Malaise: noun - a vague or unfocused feeling of mental uneasiness, lethargy, or discomfort.
You know, I'm starting to wonder if this cold and cloudy weather has something to do with my mood. I've never been one of those 'aw, shucks' kind of cloudy day guy; in fact, I love rain and thunderstorms. But I'm so tired of the cold. It's supposed to warm up a bit this week and I cannot articulate how pleasing that is to me.
I went out last night. One of my best friends sent me a text letting me know he was playing a local music show and I replied with my usual, "I may show up" non-committal response. I didn't want to go anywhere. I just wanted to stay in my house and wander aimlessly. But, no, that's not right. That's depressing. I didn't want to do that either. What DID I want to do? I then realized I didn't want to be ANYWHERE. This realization led me to the decision that I'd rather be around friends than just myself, and went to the show. It was a local battle of the bands competition with several poor acts and a few decent ones. I spent most of the time standing around on my own, as concerts lend themselves to. I was beginning to think I'd made the wrong decision.
However, once the last band wrapped, a plan formed to grab a bite to eat with my friends. I happily drove us to a local eatery and enjoyed an exceedingly normal late night meal, talking about random stuff and experiencing life as it used to be. Afterwards, I thanked them for their time and returned home. I felt better.

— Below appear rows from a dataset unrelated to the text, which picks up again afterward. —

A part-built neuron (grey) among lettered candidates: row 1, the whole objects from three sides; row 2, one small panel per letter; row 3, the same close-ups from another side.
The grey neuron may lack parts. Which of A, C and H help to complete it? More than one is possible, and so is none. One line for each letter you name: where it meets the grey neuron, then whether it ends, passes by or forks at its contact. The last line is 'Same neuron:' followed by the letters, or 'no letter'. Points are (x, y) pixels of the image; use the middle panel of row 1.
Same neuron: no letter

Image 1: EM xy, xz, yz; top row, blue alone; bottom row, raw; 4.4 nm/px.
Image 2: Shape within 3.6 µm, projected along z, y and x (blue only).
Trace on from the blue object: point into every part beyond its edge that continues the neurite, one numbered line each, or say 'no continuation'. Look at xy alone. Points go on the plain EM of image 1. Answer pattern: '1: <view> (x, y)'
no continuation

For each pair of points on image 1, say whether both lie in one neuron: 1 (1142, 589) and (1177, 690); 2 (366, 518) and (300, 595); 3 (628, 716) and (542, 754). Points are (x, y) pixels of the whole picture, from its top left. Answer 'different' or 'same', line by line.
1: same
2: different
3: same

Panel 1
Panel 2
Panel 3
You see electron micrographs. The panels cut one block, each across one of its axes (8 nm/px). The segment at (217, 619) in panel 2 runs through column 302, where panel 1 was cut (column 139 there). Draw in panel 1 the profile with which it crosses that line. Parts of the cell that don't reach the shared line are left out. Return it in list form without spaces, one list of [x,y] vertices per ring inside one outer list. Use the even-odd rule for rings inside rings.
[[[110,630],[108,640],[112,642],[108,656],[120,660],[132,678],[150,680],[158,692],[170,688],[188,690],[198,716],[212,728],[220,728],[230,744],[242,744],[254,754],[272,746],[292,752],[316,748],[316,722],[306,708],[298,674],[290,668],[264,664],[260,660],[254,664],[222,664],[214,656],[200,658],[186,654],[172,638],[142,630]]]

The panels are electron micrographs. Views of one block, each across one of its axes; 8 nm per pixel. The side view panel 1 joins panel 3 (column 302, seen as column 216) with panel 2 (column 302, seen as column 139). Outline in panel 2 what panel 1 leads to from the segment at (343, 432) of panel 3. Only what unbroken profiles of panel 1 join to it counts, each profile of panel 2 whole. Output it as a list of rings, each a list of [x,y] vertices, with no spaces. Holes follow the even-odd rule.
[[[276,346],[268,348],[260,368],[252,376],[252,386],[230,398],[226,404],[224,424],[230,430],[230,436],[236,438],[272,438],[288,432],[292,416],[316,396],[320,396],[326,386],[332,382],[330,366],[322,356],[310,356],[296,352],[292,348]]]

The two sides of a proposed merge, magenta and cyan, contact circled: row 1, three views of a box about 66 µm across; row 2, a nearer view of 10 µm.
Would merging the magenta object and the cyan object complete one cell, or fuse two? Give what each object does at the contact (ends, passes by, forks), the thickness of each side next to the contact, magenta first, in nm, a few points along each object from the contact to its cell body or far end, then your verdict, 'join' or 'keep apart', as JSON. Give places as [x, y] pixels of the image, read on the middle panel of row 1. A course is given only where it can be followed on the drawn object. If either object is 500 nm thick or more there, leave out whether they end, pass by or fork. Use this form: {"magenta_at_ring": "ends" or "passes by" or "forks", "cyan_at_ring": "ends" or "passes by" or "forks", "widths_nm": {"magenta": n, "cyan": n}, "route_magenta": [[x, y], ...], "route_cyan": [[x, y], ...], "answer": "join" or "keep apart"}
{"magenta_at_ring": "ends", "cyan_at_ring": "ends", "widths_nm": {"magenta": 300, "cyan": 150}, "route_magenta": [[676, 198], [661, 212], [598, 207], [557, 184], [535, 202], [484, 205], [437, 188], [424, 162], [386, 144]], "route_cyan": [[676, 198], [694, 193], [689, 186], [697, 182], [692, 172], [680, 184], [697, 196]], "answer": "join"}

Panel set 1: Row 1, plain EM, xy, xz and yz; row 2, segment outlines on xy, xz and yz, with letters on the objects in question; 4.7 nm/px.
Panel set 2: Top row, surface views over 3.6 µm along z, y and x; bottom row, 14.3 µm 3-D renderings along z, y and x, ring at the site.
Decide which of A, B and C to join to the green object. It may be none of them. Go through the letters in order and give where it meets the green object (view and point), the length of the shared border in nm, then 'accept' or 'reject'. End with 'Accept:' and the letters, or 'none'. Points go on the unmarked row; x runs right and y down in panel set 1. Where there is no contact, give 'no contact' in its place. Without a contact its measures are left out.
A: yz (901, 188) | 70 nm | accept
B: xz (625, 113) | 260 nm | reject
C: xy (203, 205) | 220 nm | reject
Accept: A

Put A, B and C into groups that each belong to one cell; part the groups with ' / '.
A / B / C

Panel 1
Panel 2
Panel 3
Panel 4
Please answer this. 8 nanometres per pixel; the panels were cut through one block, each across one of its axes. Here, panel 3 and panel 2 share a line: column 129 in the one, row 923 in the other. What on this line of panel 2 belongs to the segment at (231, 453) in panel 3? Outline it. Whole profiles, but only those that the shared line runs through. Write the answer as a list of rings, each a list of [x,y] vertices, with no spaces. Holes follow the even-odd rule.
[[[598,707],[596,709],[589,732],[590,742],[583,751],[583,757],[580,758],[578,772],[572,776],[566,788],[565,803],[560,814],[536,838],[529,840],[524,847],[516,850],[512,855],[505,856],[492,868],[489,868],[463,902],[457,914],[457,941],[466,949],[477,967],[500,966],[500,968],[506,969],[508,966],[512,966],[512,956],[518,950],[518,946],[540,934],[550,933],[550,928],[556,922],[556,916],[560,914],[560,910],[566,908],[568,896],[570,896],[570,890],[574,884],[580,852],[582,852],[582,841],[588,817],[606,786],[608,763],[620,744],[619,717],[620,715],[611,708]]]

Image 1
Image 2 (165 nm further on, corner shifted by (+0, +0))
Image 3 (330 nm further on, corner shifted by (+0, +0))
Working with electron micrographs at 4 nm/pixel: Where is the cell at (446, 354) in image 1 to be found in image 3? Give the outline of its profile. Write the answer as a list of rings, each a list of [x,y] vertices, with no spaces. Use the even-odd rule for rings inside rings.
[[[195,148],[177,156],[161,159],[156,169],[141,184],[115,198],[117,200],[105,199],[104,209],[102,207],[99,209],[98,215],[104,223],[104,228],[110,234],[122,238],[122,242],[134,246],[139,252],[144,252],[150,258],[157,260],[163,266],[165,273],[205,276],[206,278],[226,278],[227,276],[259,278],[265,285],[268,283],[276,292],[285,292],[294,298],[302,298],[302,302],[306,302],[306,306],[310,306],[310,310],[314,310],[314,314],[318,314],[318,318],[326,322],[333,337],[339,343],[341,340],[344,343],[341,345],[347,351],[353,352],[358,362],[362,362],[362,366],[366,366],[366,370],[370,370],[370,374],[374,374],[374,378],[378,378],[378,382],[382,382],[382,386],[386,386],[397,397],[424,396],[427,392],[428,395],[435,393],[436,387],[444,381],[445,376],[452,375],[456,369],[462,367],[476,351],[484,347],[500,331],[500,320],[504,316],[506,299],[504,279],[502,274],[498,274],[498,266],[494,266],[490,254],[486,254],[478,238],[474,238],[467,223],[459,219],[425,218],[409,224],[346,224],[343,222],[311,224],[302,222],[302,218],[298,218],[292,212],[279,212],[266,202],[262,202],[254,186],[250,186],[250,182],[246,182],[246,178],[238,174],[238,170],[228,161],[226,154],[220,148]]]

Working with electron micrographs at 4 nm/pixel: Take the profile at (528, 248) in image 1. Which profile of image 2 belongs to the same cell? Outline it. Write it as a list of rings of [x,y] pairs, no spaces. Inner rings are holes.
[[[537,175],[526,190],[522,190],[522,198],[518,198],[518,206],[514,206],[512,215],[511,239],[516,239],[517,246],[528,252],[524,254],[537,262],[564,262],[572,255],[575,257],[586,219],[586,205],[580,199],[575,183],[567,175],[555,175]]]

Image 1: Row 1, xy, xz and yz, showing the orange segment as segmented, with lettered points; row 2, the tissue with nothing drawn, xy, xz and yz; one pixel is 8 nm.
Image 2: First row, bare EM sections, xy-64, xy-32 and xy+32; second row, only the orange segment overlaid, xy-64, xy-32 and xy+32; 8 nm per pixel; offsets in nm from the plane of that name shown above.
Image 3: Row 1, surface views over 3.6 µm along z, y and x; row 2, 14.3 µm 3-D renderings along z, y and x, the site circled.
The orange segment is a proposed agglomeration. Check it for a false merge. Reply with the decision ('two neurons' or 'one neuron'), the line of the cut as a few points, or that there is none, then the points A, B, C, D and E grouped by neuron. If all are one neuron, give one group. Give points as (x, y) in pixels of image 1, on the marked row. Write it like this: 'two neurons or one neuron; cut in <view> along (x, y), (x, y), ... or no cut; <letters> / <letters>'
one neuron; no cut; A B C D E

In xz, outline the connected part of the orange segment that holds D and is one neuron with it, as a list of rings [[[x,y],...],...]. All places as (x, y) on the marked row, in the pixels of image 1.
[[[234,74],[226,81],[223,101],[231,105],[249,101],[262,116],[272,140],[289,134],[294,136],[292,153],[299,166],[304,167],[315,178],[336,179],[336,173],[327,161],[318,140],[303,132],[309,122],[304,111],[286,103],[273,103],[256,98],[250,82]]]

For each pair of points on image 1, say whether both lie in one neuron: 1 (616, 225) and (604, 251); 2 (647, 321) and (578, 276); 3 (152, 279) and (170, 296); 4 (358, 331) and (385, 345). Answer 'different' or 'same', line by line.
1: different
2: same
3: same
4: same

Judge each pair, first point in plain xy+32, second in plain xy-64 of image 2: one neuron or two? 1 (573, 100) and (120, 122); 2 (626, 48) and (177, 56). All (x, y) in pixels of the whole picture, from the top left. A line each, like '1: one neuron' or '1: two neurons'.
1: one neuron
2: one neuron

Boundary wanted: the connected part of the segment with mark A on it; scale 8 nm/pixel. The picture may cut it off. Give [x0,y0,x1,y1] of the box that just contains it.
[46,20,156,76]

I awoke this morning to the familiar feeling of unease and general lethargy. I felt the return of unfounded paranoia into my thinking and lack of satisfaction out of the state of things; I made another decision. I'm seeing a grief counselor on Monday morning. I have no frame of reference to this; maybe I'm doing well, maybe I'm not. A friend at work lost their spouse last year and spoke very highly of their experience with my workplace's employee assistance program. I am thankful to have it, and am looking forward to my first appointment.